In a striking accusation, Star Xu, founder of OKX, attributed Bitcoin's catastrophic crash on October 10 to Binance's reckless yield campaigns. Nearly four months post-crash, the crypto sector remains embroiled in debates about the underlying causes of this market upheaval. Xu asserted that the crash was neither intricate nor accidental but stemmed from irresponsible marketing strategies that misled traders into dangerous leverage loops.
On October 10, macroeconomic factors, including President Trump’s tariff escalation on China, rattled markets at a particularly vulnerable time for crypto. The initial downturn cascaded into a massive liquidation event, wiping out approximately $19.16 billion in leveraged positions. Xu's comments highlighted USDe, a yield-bearing token from Ethena, which he claimed functioned more like a tokenized hedge fund than a standard stablecoin. This token was designed to yield returns via trading and hedging strategies, leaving users unaware of the risks involved.
Xu criticized the practice of encouraging users to convert stablecoins like USDT and USDC into USDe for attractive yields, emphasizing that this led to an illusion of safety. When volatility struck, the leverage loops unwound rapidly, exacerbating the selloff. He maintained that the Bitcoin decline began just before the USDe depeg, suggesting that absent the leverage loops, the market might have stabilized sooner.
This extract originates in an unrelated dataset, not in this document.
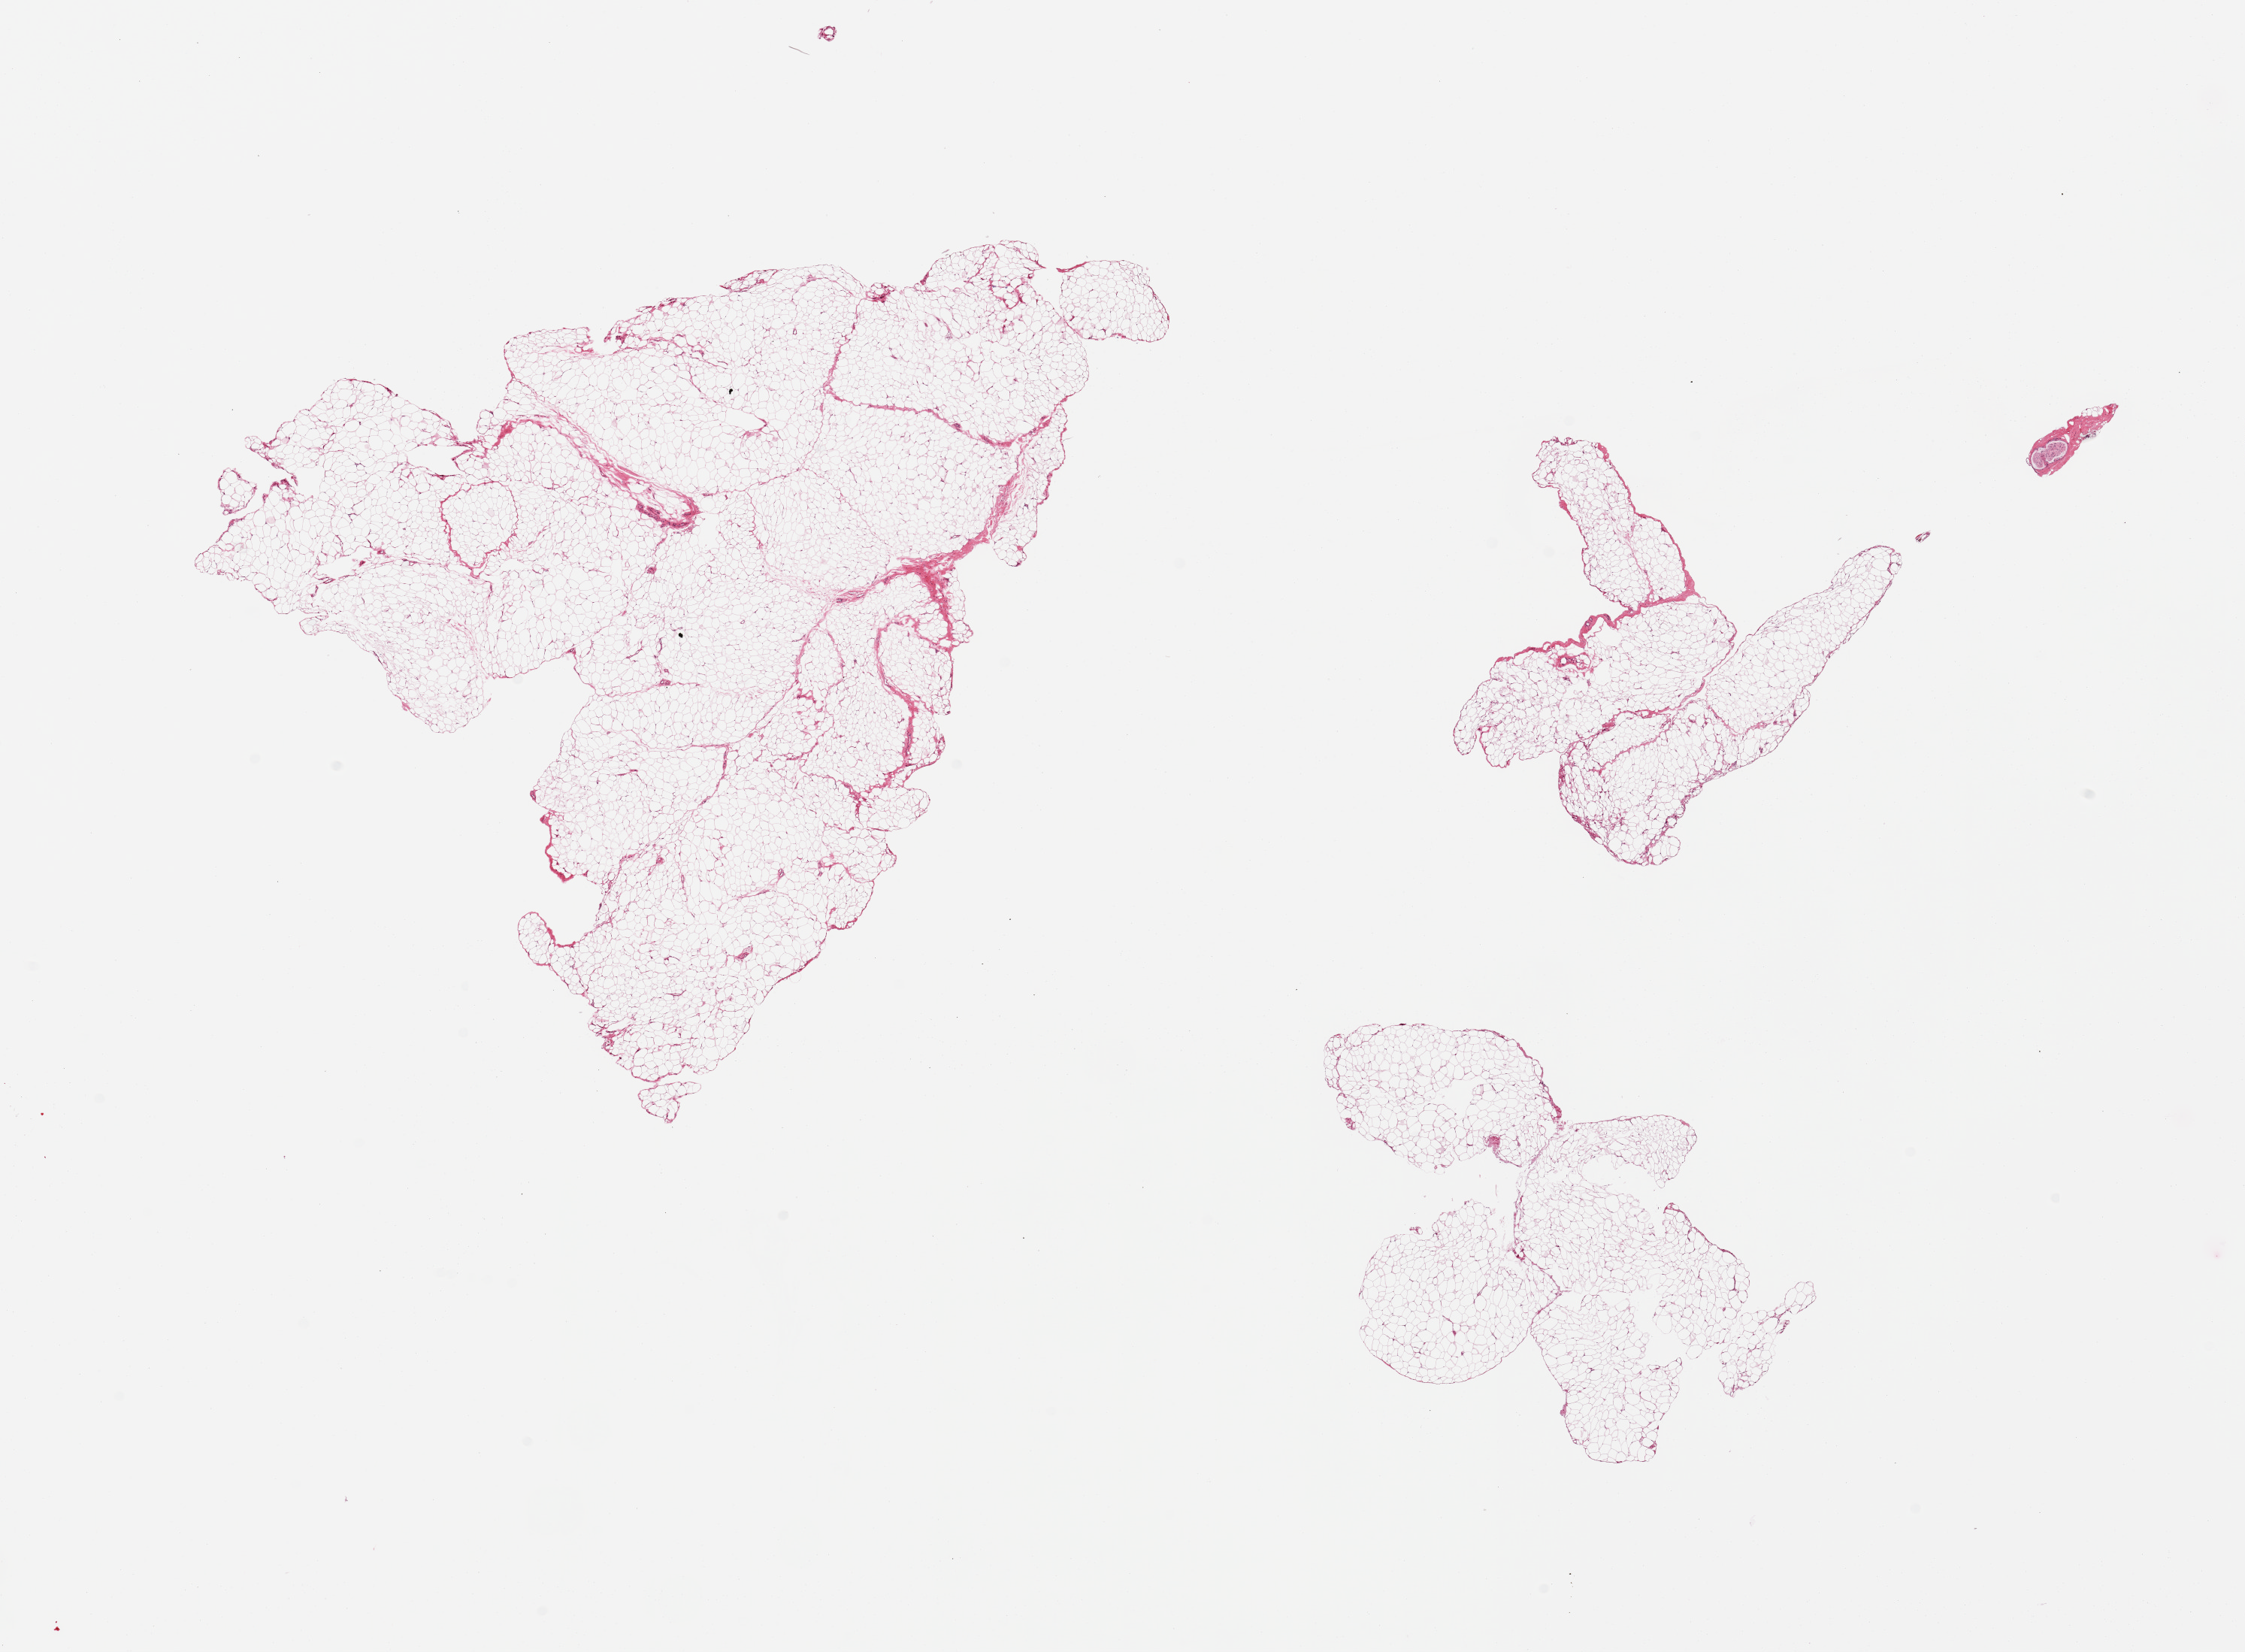
Haematoxylin and eosin whole-slide image, low-resolution overview of the scanned area, about 23.6 x 17.4 mm (slide scanned at 20x). PAXgene-fixed paraffin-embedded (PFPE) section. Section of adipose tissue (target tissue). Donor tissue sample. Donor: male.
• pathologist's review note for this sample: 2 pieces, minimal fascia/fibrous tissue, good specimens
However, not everyone agrees with Xu's perspective. Haseeb Qureshi of Dragonfly dismissed Xu's narrative as overly simplistic, arguing that the crash didn’t conform to a traditional stablecoin failure pattern. He pointed out that USDe's price diverged solely on Binance, while liquidations were widespread across other exchanges. Qureshi contended that the crash was primarily fueled by macroeconomic stress rather than a singular token failure.
Earlier, Binance had attributed the October 10 flash crash to a macro-driven selloff combined with excessive leverage and dwindling liquidity, rejecting any claims of a fundamental trading system failure, as noted by CoinDesk. The ongoing dispute between exchange leaders showcases the broader confusion in the market regarding the true causes of the October crash.
As the crypto world grapples with the fallout from the crash, the implications for market stability and trader education are profound. Understanding the complexities of leveraged trading and yield-bearing tokens like USDe is crucial for preventing future disasters. The debate illustrates the need for clearer communication about risks in crypto trading, especially as new financial instruments gain traction. Without addressing these issues, the market may face similar turmoil in the future.